As the first set of full results from the Common Core initiative come in, the program does not appear to be living up to expectations. Hardly any states have posted 50 percent attainment in any subject. Worse, one of the program’s initial goals — to allow parents, educators and the government to compare attainment across states — now appears increasingly unattainable. Arkansas, Mississippi, and Ohio have all decided to withdraw from the PARCC exam for next year, and the two big testing consortiums (PARCC and SBAC) cannot agree on a cut-off point for student rankings.
New York’s Governor Andrew Cuomo said on Thursday September 3 that he would launch a review of the system after hearing parent complaints. He says he will put together a team of experts, teachers, and parents to provide recommendations to overhaul the system before his January State of the State address. Cuomo said in a press release that “the current Common Core program in New York is not working and must be fixed.” New York state’s data on the tests, released a few weeks ago, showed that one in five students opted out of spring tests in English language arts and maths in grades 3-8. In several districts, around 90% of students opted out.

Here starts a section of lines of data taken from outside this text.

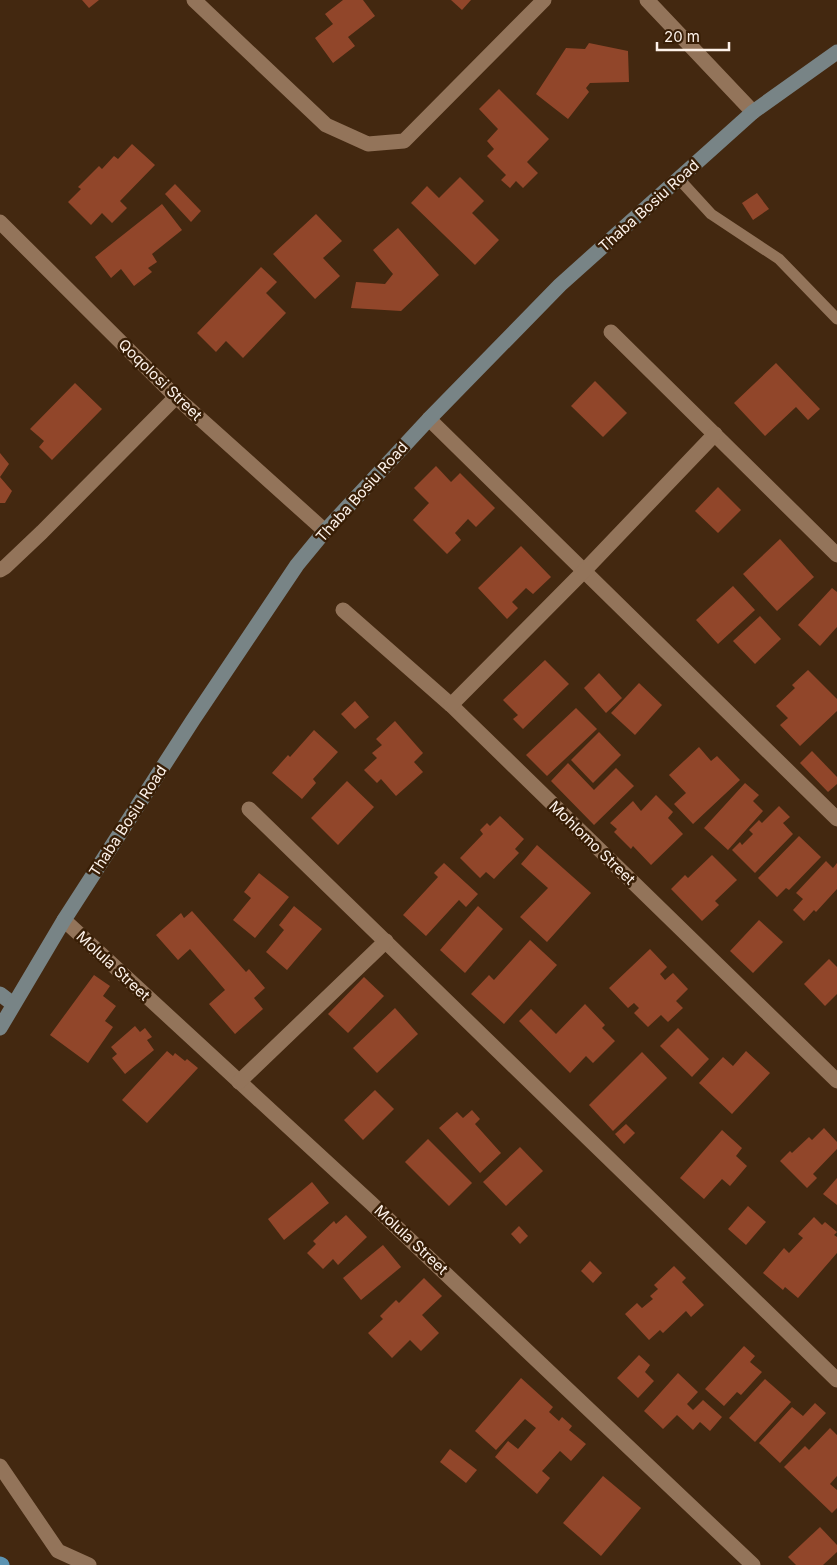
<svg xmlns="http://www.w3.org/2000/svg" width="837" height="1565" viewBox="0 0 837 1565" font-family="Inter,sans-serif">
<rect width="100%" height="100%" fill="#432810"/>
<g fill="#91462a">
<polygon points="82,0 99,0 89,8"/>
<polygon points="343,0 363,0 375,16 348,37 355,46 333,63 315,38 333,24 325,14"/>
<polygon points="451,0 471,0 462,10"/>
<polygon points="589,43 628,51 629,82 590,83 586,88 589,92 568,119 536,94 566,48 585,49"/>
<polygon points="499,89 549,139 527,162 538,173 523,188 516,181 510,188 501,180 506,175 487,156 494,149 487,141 498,129 479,109"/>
<polygon points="132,144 155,165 120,201 127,208 112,223 102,213 91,225 68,202 81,189 78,187 99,166 102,169 114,156 118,159"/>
<polygon points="460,177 484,201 472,213 499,240 475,265 411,203 427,186 439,198"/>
<polygon points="175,184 201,211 191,222 165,194"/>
<polygon points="757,193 769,209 753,220 742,203"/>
<polygon points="162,204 182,230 152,254 157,262 148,268 152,272 134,286 121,269 111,278 95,257"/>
<polygon points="316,214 342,241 323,258 340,276 315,299 273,254"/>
<polygon points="398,228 439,275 401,311 351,308 356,282 385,284 393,274 373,250"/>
<polygon points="261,267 277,282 266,293 286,313 243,358 226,341 216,352 197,333"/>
<polygon points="776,363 820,409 808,420 796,407 765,436 734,403"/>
<polygon points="595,381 627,413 603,437 571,406"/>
<polygon points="75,383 102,409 52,460 39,447 44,441 30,429"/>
<polygon points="0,453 9,464 0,477 12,491 5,503 0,503"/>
<polygon points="436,466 451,482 460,473 495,508 476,527 468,519 455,533 461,540 447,554 413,520 429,503 414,488"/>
<polygon points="718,487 741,510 718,533 695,511"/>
<polygon points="780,539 814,577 777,611 743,574"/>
<polygon points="521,546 551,577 533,594 526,588 512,602 518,608 507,619 478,588"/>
<polygon points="733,586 755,610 718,644 696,620"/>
<polygon points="832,588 837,592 837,627 820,646 798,625"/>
<polygon points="760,616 781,639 755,664 733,641"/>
<polygon points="545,660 569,684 523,729 513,719 518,715 503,700"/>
<polygon points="808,670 837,699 837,711 800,746 780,725 788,718 776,706 795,688 792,685"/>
<polygon points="599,673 622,698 606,713 584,688"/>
<polygon points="639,683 662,705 635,735 611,713"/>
<polygon points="355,701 369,717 355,729 341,714"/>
<polygon points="576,708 597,729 547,776 526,755"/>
<polygon points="395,721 423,753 414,762 423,772 396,796 381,779 377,783 364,770 377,758 372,753 382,745 376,739"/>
<polygon points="314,730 338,752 313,779 316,783 302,799 272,773 288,755 290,757"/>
<polygon points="599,732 621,755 593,783 571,760"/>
<polygon points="699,747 711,761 717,756 740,780 693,824 674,804 686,793 669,775"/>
<polygon points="812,751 837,777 837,784 828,792 800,763"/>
<polygon points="568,763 594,790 616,768 634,786 594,825 551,781"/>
<polygon points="347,781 374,807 338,845 311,818"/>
<polygon points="745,783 759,795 753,801 763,811 728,850 704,828"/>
<polygon points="656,795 673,812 668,818 683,834 651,865 633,846 631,849 614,832 617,829 610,823 633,801 641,811"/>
<polygon points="779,806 790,817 783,823 793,834 755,873 732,850 740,842 742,845 753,834 749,830 759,820 762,823"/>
<polygon points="500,816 524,839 515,849 519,853 494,879 486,872 480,878 460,858 483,834 480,830 487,823 490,826"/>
<polygon points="799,836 821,857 789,890 786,888 777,897 758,878"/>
<polygon points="537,845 591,893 547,942 520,917 548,888 521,864"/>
<polygon points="712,855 737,880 715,901 719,905 702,921 671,889 685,875 688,878"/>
<polygon points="826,861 833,868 837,863 837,889 816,912 814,910 804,921 793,910 803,899 796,893"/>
<polygon points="444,863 478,894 466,907 459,900 426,936 403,915 438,877 434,873"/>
<polygon points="259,873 289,897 255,938 233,920 251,898 244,892"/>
<polygon points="294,906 322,929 287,970 266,952 284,930 279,925"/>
<polygon points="478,906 503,929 465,973 440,950"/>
<polygon points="192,911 246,972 249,969 265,988 254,998 263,1009 235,1034 209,1004 225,990 190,949 178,960 156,935 181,913 184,918"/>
<polygon points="759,920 783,942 753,973 730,951"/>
<polygon points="530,940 557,965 504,1024 471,994 489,975 494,980"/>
<polygon points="650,949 667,967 660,974 665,980 673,973 688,989 676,1001 683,1008 668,1022 661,1015 648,1027 634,1013 639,1008 634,1003 628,1008 609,988"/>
<polygon points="829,959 837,967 837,994 825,1006 804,984"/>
<polygon points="94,975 110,986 103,996 116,1006 105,1021 113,1027 88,1063 50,1035"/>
<polygon points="364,977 384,996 348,1033 328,1014"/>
<polygon points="585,1004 605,1025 602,1028 615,1041 593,1063 586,1056 570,1073 519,1021 531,1009 556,1034"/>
<polygon points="395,1008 418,1034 377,1073 353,1048"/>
<polygon points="135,1026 140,1032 145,1028 152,1037 147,1040 154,1050 125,1074 112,1058 117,1054 111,1047"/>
<polygon points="678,1028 709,1059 692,1077 660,1046"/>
<polygon points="167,1051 173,1056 175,1053 185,1061 187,1059 198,1068 147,1123 122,1100"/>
<polygon points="746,1051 770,1073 732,1114 699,1083 723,1057 733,1066"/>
<polygon points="642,1052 667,1078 613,1131 589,1105"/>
<polygon points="375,1090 394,1109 363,1140 344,1120"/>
<polygon points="472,1110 480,1119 475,1124 501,1153 480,1173 439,1128 457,1112 463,1118"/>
<polygon points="626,1124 635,1133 624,1144 615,1134"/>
<polygon points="824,1128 837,1142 837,1149 813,1174 817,1178 807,1188 780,1161 790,1151 792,1153 809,1137 812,1140"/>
<polygon points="722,1130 742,1148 736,1156 747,1166 730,1186 722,1179 704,1199 680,1178"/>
<polygon points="428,1139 472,1183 449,1206 405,1162"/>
<polygon points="520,1147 543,1171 506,1206 483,1182"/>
<polygon points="837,1178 837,1205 823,1194"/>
<polygon points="312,1182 329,1203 284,1240 268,1219"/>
<polygon points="748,1206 766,1222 746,1245 728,1229"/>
<polygon points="346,1215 367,1237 338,1265 333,1259 323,1269 307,1253 316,1244 313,1241 334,1221 336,1224"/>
<polygon points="814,1217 822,1225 825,1222 837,1232 834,1235 837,1237 837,1253 798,1298 785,1287 783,1290 763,1273 784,1248 789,1253 803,1238 798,1234"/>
<polygon points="519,1226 528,1236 520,1244 511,1234"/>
<polygon points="383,1245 401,1267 361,1300 343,1278"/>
<polygon points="590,1261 602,1273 593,1283 581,1271"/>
<polygon points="674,1266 686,1278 682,1282 704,1305 691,1317 686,1311 663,1333 660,1330 649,1340 625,1314 637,1303 642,1308 653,1299 650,1296 658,1289 654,1285"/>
<polygon points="424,1278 442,1296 422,1315 439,1333 421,1351 410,1340 392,1358 368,1333 383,1319 380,1316 396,1300 399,1303"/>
<polygon points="744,1346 755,1356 750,1362 762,1372 741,1395 737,1392 724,1406 705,1389"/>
<polygon points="639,1355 650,1365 645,1372 654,1381 638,1398 617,1378"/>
<polygon points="678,1373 698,1392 687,1404 693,1410 703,1400 722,1417 710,1431 700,1422 693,1430 677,1415 663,1429 644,1411"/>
<polygon points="521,1378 553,1407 549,1412 559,1421 562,1417 572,1426 569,1430 586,1444 571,1461 560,1451 542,1471 550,1478 537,1494 495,1457 508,1441 518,1449 536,1428 525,1419 496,1450 475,1431"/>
<polygon points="765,1379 791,1402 755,1442 729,1418"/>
<polygon points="815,1403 826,1413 780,1463 759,1443 792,1407 803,1416"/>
<polygon points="830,1428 837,1435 837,1476 830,1484 837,1490 837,1508 832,1513 784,1467 805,1446 809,1450"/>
<polygon points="450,1449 477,1470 466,1483 440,1462"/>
<polygon points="603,1476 641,1508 601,1556 563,1523"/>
<polygon points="820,1527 837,1545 837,1552 823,1565 796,1565 788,1557"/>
</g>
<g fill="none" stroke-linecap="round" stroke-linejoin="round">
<polyline stroke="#93745a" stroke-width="11" points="679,179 711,214 779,259 837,319"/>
<g stroke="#93745a" stroke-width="15">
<polyline points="194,0 326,125 368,144 404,141 544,0"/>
<polyline points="647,0 753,112"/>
<polyline points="0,222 176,397 325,531"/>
<polyline points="611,332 837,555"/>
<polyline points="429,419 837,819"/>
<polyline points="0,570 5,567 42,532 176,397"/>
<polyline points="343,610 451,705 837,1081"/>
<polyline points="451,705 584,571 715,434"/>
<polyline points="249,809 837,1380"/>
<polyline points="64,920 371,1203 753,1565"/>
<polyline points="239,1082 386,941"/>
<polyline points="0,1466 58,1551 89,1565"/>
</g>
<g stroke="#788486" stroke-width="15">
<polyline points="0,994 13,1004"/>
<polyline points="0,1028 64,920 193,720 297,565 325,531 429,419 560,285 753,112 837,52"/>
</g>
<polyline stroke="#5d94b2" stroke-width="15" points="0,1564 2,1565"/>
</g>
<g text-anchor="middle" stroke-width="5" stroke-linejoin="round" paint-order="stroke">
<g font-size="15" fill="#fdf2ea" stroke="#381e06">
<text transform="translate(649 206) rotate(-42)" y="5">Thaba Bosiu Road</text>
<text transform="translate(160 380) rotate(44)" y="5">Qoqolosi Street</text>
<text transform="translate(362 492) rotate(-48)" y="5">Thaba Bosiu Road</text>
<text transform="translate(128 821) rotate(-57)" y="5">Thaba Bosiu Road</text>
<text transform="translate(592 843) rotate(44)" y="5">Mohlomo Street</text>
<text transform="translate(113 966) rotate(43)" y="5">Molula Street</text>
<text transform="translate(411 1240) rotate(43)" y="5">Molula Street</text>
</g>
</g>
<path d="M657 42v8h72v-8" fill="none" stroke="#fdf2ea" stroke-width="2.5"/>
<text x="664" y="42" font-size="15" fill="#fdf2ea" stroke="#381e06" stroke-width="4" paint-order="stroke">20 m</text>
</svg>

Aside from concerns on test uptake and performance, Common Core is also criticized for having a ‘one-size-fits-all’ mindset, with both disabled and ethnic minority advocates saying the test is not built with their experience of education in mind. It has also seen opposition from parents for putting too much pressure on young children’s shoulders and has been disparaged for its cost, with individual states struggling to finance the testing.